In 1910 the north terminal for the P&IN (Pacific & Idaho Northern) Railroad was to be located at Meadows. However, due to a dispute between community officials and the president of the company, Edgar M. Heigho, the line was built one and a half miles east of Meadows and the place was named “New Meadows.” Heigho was instrumental in designing the town’s layout. Several streets are named after his wife and children. The post office was established in 1911.

Today New Meadows continues to thrive. The town is home to a US Forest Service Ranger Station, has a fire department, ambulance and emergency medical technicians, airport services, and several businesses which serve not only the local population, but also travelers, tourists, and sportsmen as well.

Price Valley and Tamarack

Price Valley and Tamarack. are located on Highway 95 between Council and New Meadows. The earliest structure built in the Price Valley area was a mail cabin which was built in the early 1870s. A favorite camping and fishing spot, by 1904 it also sported a stage station and saloon. Before 1910 a sawmill was established, followed by the arrival of a railroad depot, loading platform, truck scale and siding. The first post office was established in 1911 and was named “Tamarack.” More residents arrived and a school was built.

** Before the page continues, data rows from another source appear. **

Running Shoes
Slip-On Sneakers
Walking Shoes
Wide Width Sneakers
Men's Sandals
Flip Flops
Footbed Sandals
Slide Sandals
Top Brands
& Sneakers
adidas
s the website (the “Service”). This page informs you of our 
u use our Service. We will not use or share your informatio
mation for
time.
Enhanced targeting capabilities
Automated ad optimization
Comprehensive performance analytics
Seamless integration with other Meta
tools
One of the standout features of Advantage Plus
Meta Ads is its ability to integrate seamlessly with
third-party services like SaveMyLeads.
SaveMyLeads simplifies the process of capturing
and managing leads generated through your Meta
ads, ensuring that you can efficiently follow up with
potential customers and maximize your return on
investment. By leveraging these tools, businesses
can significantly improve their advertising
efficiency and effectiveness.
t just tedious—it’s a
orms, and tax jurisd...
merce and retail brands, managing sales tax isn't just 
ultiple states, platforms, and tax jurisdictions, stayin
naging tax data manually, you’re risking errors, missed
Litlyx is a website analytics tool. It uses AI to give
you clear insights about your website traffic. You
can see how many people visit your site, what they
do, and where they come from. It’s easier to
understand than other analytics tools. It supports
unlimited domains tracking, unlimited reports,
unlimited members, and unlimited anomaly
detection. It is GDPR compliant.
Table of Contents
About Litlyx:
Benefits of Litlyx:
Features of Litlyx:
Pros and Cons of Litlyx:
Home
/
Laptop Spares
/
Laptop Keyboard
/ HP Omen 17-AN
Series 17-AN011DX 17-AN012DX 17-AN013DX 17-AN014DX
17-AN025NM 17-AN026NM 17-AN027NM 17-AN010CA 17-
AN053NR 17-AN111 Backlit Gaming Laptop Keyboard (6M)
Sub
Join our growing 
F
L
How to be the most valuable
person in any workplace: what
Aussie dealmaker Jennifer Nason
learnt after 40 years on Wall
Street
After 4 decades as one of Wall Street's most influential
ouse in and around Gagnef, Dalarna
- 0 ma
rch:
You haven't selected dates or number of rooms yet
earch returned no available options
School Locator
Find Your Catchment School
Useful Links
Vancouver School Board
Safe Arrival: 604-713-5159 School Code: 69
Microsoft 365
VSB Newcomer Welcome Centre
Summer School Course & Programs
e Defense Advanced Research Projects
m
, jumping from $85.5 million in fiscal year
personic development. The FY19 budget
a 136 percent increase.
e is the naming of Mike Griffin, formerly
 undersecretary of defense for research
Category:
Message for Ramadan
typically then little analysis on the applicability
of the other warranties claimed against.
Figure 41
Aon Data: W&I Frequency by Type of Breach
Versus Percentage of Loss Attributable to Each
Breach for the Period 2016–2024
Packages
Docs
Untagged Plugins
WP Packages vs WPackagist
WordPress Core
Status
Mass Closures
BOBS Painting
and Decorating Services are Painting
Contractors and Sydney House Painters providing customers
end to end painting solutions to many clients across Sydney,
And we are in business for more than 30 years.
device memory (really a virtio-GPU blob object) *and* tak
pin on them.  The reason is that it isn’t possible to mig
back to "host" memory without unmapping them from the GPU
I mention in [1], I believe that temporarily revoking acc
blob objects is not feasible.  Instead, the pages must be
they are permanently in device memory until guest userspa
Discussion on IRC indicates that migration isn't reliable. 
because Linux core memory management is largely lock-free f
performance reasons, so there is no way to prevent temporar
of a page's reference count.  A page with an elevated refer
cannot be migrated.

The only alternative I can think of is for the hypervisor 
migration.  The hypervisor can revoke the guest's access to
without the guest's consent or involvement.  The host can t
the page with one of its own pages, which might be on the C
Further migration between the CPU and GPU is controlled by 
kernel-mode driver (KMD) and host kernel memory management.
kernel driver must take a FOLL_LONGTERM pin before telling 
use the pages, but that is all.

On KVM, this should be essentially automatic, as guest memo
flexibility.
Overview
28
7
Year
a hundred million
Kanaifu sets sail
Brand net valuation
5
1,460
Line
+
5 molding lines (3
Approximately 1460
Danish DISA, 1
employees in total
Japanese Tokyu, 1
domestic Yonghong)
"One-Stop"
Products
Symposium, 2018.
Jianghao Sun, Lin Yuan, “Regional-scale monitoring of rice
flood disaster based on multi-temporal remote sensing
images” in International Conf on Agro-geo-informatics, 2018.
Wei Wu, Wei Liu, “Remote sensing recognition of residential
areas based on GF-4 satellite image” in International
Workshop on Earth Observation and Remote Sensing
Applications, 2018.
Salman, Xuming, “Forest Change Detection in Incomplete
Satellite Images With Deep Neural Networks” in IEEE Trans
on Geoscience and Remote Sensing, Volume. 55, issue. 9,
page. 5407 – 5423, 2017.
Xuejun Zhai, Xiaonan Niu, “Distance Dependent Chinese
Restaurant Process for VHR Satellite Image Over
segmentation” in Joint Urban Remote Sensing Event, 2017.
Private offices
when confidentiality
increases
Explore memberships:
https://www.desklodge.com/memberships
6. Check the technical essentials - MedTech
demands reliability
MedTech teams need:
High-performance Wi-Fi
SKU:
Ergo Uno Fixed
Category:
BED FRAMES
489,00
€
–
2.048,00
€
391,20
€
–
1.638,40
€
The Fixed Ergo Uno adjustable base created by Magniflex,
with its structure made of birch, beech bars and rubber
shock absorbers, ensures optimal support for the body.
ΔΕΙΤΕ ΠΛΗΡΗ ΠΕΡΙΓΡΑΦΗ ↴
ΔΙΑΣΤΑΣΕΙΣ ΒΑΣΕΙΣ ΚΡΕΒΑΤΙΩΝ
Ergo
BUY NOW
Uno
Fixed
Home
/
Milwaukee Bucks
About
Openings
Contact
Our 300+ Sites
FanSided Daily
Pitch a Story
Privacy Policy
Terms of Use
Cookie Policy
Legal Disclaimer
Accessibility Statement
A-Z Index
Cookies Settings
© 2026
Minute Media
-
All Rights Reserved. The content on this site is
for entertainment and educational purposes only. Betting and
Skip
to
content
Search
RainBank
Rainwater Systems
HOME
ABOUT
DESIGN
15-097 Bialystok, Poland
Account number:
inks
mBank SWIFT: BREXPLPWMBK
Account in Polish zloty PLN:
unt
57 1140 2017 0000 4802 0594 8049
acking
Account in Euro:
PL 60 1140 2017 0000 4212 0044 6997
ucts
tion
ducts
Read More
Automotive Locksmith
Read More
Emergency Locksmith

By 1913 there were four sawmills in operation but many people moved from the area during World War II and although a small boom came to the area in 1945, a slowdown returned and the post office was finally replaced by a mail route from New Meadows.
Today one remaining scaled-back mill processes some timber and operates a power generating plant.

[Historical information from Landmarks – A General History of The Council, Idaho Area by Dale Fisk and information received from Patty Gross at the Council Valley Free Library.]